Пьер взглядом искал доктора Шассеня и огорчился, что его здесь нет. Он отошел в сторону, дожидаясь, пока найдут дело Марии, но папки все не находили, хотя перерыли все ящики.
— Ну-ка, — повторял доктор Бонами, — Мария де Герсен, Мария де Герсен… Я видел это имя.
Наконец Рабуэн нашел дело под другой буквой алфавита, и Бонами, ознакомившись с врачебными свидетельствами, весь загорелся.
— Вот интересный случай, господа. Прошу вас, слушайте внимательно… У барышни, стоящей перед вами, было серьезное поражение спинного мозга. Эти два свидетельства, подписанные врачами парижского медицинского факультета, хорошо известными нашим коллегам, должны рассеять сомнения даже самых недоверчивых людей.

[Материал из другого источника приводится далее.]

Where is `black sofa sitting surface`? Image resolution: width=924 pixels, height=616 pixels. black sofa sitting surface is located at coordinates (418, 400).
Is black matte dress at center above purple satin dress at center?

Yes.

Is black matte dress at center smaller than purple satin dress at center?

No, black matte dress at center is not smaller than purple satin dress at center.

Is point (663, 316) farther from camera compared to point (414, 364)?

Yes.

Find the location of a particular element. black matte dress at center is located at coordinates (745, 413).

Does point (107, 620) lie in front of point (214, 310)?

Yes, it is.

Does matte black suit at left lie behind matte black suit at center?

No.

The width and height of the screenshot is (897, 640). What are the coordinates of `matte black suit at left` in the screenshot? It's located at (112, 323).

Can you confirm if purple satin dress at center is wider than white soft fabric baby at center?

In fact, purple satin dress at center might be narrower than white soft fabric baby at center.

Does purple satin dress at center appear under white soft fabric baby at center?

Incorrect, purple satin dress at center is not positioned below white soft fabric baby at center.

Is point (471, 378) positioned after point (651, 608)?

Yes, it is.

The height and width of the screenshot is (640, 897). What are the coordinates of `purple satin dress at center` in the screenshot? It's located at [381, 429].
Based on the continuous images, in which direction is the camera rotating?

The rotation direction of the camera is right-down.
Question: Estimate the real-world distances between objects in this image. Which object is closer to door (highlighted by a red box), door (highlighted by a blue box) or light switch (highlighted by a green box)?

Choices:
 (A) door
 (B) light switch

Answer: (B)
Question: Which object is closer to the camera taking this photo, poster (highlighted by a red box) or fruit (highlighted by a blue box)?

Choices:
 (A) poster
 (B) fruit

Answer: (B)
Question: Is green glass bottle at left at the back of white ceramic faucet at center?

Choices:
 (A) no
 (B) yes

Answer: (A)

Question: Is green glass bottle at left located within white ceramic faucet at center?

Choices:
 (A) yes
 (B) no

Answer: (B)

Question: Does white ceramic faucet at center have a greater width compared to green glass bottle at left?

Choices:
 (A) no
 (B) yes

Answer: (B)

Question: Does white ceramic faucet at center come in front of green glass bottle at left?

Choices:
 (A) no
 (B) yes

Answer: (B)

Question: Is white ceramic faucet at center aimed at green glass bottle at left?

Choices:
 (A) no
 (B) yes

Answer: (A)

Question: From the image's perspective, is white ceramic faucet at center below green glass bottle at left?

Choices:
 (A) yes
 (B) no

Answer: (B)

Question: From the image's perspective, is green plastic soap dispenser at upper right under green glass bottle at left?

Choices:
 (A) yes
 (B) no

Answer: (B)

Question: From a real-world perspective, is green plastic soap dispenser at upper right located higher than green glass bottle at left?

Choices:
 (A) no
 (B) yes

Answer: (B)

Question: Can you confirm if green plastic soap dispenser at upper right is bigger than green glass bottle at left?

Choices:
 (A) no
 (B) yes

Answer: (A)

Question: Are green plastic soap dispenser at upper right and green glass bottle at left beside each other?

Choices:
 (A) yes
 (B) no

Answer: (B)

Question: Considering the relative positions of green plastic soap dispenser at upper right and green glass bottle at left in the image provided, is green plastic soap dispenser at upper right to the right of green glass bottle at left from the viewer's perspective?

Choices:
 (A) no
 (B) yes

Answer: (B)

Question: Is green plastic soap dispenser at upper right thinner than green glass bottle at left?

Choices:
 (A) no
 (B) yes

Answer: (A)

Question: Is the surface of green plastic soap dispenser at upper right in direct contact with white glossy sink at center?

Он передал свидетельства находившимся в зале врачам, и те стали читать их, покачивая головой. Подписи принадлежали врачам, весьма опытным и пользующимся прекрасной репутацией.
— Что ж, господа, спорить не приходится; раз у больной такие свидетельства, остается узнать, какие изменения произошли в состоянии барышни.
Но прежде чем начать опрос, он обратился к Пьеру:
— Господин аббат, вы, кажется, приехали с мадемуазель из Парижа. Вы спрашивали мнение врачей перед отъездом?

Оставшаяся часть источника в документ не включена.